The recent roll of Swansea Bay, bought for £5,000 as an unbroken three-year-old, has been remarkable but his progress has not always been as smooth. "He was always a very nice individual," Bowen said, "He's 16.3 hands, a real big chasing type, but very athletic. From the moment he first popped a pole he was a natural jumper. He had a couple of good runs in bumpers and over hurdles, but then he started gurgling so he had a wind operation.

"Then every time he'd work like an exceptional horse but after his first two chases, when he was beaten out of sight, I was absolutely gutted. I think it took him two or three races to realise 'hey, this doesn't hurt any more, I can breathe, I can do it' and I was probably being a bit impatient expecting too much from him too soon."

This season, Swansea Bay's record is unblemished in four starts, most recently a five-length trouncing of Hussard Collonges at Haydock. Since his first chase win in July last year he has improved more than four stone. "As soon as he got his confidence back, he's gone from strength-to-strength," said Bowen. "Every time we went up a grade we kept thinking it might be too much. But he's kept doing it. He might not be good enough on Boxing Day, but then again he might, and if we don't try we won't know."

Bowen, 45, runs the yard with wife Karen, who combines work-riding duties with those of a mother of three boys under eight. Son of a haulage contractor and a village postmistress, he is a graduate of the point-to-point world, having run a livery yard before taking the plunge with a full licence eight years ago. His stables, off the A40 at Letterston, now run to 52 acres and 43 boxes, with a new Polytrack strip imminent.

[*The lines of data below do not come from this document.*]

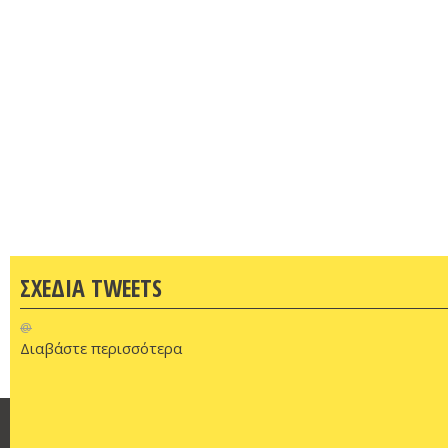
ΣΧΕΔΙΑ TWEETS
@
Διαβάστε περισσότερα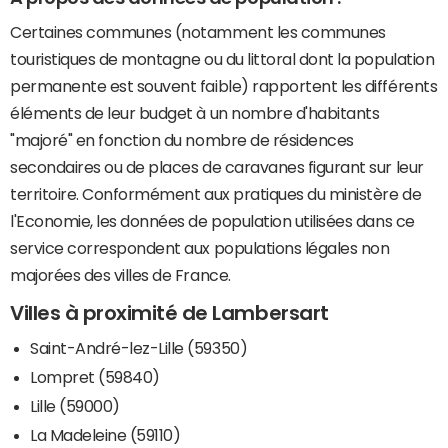
Certaines communes (notamment les communes
touristiques de montagne ou du littoral dont la population
permanente est souvent faible) rapportent les différents
éléments de leur budget à un nombre d'habitants
"majoré" en fonction du nombre de résidences
secondaires ou de places de caravanes figurant sur leur
territoire. Conformément aux pratiques du ministère de
l'Economie, les données de population utilisées dans ce
service correspondent aux populations légales non
majorées des villes de France.
Villes à proximité de Lambersart
Saint-André-lez-Lille (59350)
Lompret (59840)
Lille (59000)
La Madeleine (59110)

His achievements with Swansea Bay, Ballycassidy (due to accompany his stablemate to Kempton, for a Grade One novices' contest), Take The Stand (heading for Saturday's Welsh National) were presaged early. His first winner, Iffeee, cost 5,000gns and won 10 races thereafter, and Stately Home, bought for a mere 900gns, won a record 10 in a season.

The Welshman became the victim of his own success and although he tried to convince himself that his horses were wrong the truth was that they were the wrong horses. "Things started well," he said, "but then we had some lean seasons. One problem was that we did so well with cheap horses that people would give me £1,000 and expect me to buy a good one every time. We've now come to the conclusion that if a horse is not good enough it gets kicked out; there's no way again would I let the boxes fill up with a lot of bad ones."

Bowen has an intimate knowledge of the motorways of Britain but regards his isolation as an asset. "Yes, I am on the road a lot," he said, "but the way I look at it, though, is what I've got is my own. To buy what we have here would cost a million in Lambourn or Newmarket. I'd rather live down here without a mortgage, without having to keep running just to stay still."